3分でわかる技術の超キホン クロスカップリング反応とは①(反応の種類と反応機構)
1.クロスカップリング反応とは?
クロスカップリング反応とは、化合物をつなぐことをカップリングといい、異なる2種類の化合物をカップリングすることをクロスカップリングと言います。
クロスカップリングにより、望みの有機化合物を自在に作ることができます。
液晶技術や医薬品等に用いられている有機化合物の多くがクロスカップリング反応を用いて生産されています。
鈴木先生、根岸先生が、クロスカップリング反応で2010年ノーベル化学賞を受賞されておりますが、過去のクロスカップリング反応は日本人が大きく貢献している分野でもあります。
2.主なクロスカップリング反応とその特徴
発表された年は前後しますが、各反応の特徴を中心に取り上げてみます。
① 鈴木・宮浦反応
1979年に開発された反応で、最も産業利用が進んでいるカップリング反応です。
パラジウム触媒と塩基の存在下に、有機ハロゲン化合物と有機ホウ素化合物を用いて行うクロスカップリング反応です。
鈴木・宮浦反応には、以下のような特徴があります。
- 有機ホウ素化合物は、空気や水分に安定なため、特殊な反応装置や操作を必要としない。グリニャール試薬などの有機金属化合物は不安定なため取り扱いが困難でした。
- 有機ホウ素化合物は、毒性が少ない。有機スズ化合物もカップリング反応を行いますが、猛毒であり、医薬品の合成には使用できないと思われます。実際、医薬品の合成では有機ホウ素化合物が用いられています。
- 反応は穏やかな反応条件で、また高収率で進行します。
- ビニル型ホウ素化合物とハロゲン化ビニルとのクロスカップリング反応により共役ジエンの合成は、シストランス異性を保持したまま進行します。
すなわちラジカル中間体を伴わない反応となっている。これにより、目的の異性体を自在に合成することが可能となったことから、鈴木・宮浦反応はクロスカップリングの最終形ともいわれています。

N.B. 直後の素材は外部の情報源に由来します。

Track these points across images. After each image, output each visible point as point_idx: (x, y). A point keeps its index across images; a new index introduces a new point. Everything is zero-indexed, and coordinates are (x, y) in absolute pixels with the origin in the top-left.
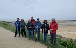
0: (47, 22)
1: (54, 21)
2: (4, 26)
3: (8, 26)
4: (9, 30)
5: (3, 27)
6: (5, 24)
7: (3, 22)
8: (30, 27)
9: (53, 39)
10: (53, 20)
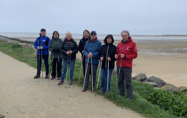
0: (113, 41)
1: (127, 37)
2: (11, 51)
3: (23, 53)
4: (24, 61)
5: (9, 54)
6: (15, 47)
7: (10, 41)
8: (68, 52)
9: (125, 82)
10: (124, 34)
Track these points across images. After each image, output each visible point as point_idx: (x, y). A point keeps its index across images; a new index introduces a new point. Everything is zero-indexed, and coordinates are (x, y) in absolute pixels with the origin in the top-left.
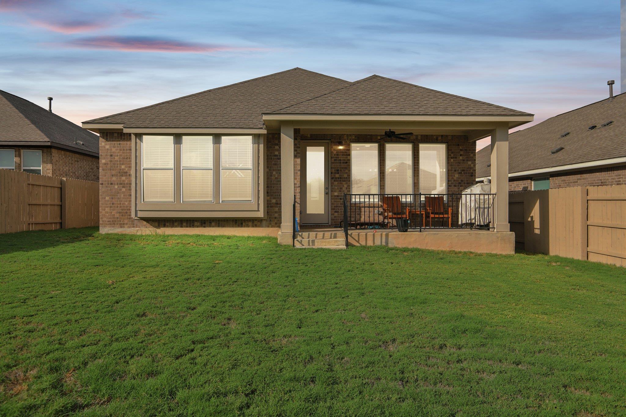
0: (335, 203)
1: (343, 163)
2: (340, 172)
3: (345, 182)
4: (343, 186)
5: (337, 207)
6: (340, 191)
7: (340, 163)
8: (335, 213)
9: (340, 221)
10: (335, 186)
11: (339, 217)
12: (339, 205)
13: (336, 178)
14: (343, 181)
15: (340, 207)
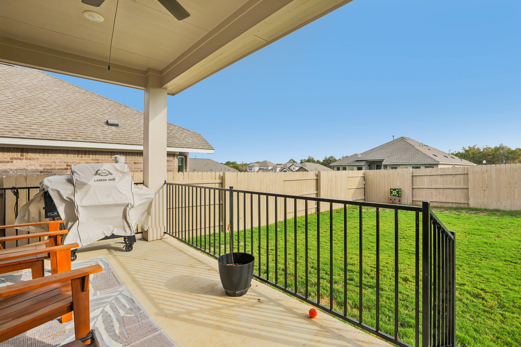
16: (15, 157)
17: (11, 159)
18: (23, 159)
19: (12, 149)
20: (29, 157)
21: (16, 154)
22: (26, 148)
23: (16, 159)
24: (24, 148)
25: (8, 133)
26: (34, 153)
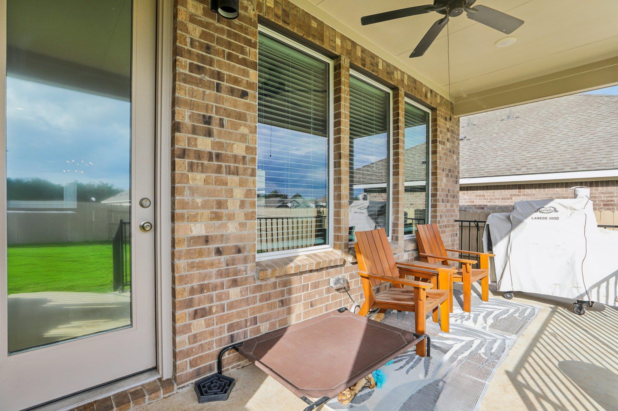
0: (195, 272)
1: (232, 91)
2: (215, 128)
3: (236, 178)
4: (230, 192)
5: (202, 289)
6: (217, 217)
7: (218, 88)
8: (195, 322)
9: (216, 349)
10: (193, 191)
11: (212, 333)
12: (214, 280)
13: (199, 155)
14: (230, 172)
15: (215, 288)
16: (514, 193)
17: (511, 195)
18: (521, 196)
19: (511, 186)
20: (526, 193)
21: (515, 191)
22: (523, 184)
23: (514, 195)
24: (521, 184)
25: (507, 171)
26: (531, 188)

欠点としては、パラジウムが高価であることが挙げられます。
上記の化合物の安定性や温和な反応条件、高収率などは、工業化には有利な特徴であり、後述する液晶材料、半導体技術、医薬品等々に利用されています。また、特許出願がされていないため、世界中の研究者が利用できることも特徴になっています。
② 村橋反応
村橋先生は、当初、有機リチウム化合物と州化ビニルのクロスカップリング反応を研究していましたが、パラジウム触媒を使うと目的のクロスカップリング化合部が得られることを発見しました。具体的には、β-ブロモスチレンとアルキルリチウム、フェニルリチウムを、パラジウム触媒を用いてクロスカップリングを行いました。
③ 根岸反応
根岸先生は、クロスカップリング試薬として種々の元素を網羅的に調べました。最終的に有機亜鉛化合物が、最も広範囲なクロスカップリング反応に使用できることを1977年に報告しました。有機亜鉛化合物は、反応性が低く、グリニャール試薬やリチウム試薬が反応するような官能基とは反応しない、使いやすい反応として利用されました。
④ 薗頭・萩原反応
銅アセチリドとハロゲン化合物との反応は、1963年に報告されていたものの、反応が高温で、ハロゲン化合物に限りがあり、また銅アセチリドは反応しやすく、不安定で爆発性があるなどの欠点がありました。薗頭・萩原は、触媒量のパラジウムとヨウ化銅と塩基を使いクロスカップリング反応を行いました。これにより、少量ずつの銅アセチリドを発生させ、安全に、また室温程度でエイイン化合物を得ることができるようになりました。
他にも日本人の名前が付けられたクロスカップリング反応が多く報告されています。
3.クロスカップリング反応機構
鈴木・宮浦反応を例として、クロスカップリング反応の反応機構としては下記のように説明されます。
- 第一段階 酸化的付加反応
パラジウムが有機ハロゲン化合物に付加して、複合体を作る。
A-X + Pd ⇒ A-Pd-X
- 第二段階 トランスメタル反応(金属交換反応)
第一段階で生成された複合体と、有機ホウ素化合物の組み換えが起こり、炭素A-パラジウム-炭素Rの複合体を作る。
A-Pd-X + (HO)3B-R ⇒ A-Pd-R + XB(OH)3
- 第三段階 還元的脱離
第二段階で生成された複合体A-Pd-Rの炭素Aと炭素Rが結合して、目的とする化合物A-Rが生成する。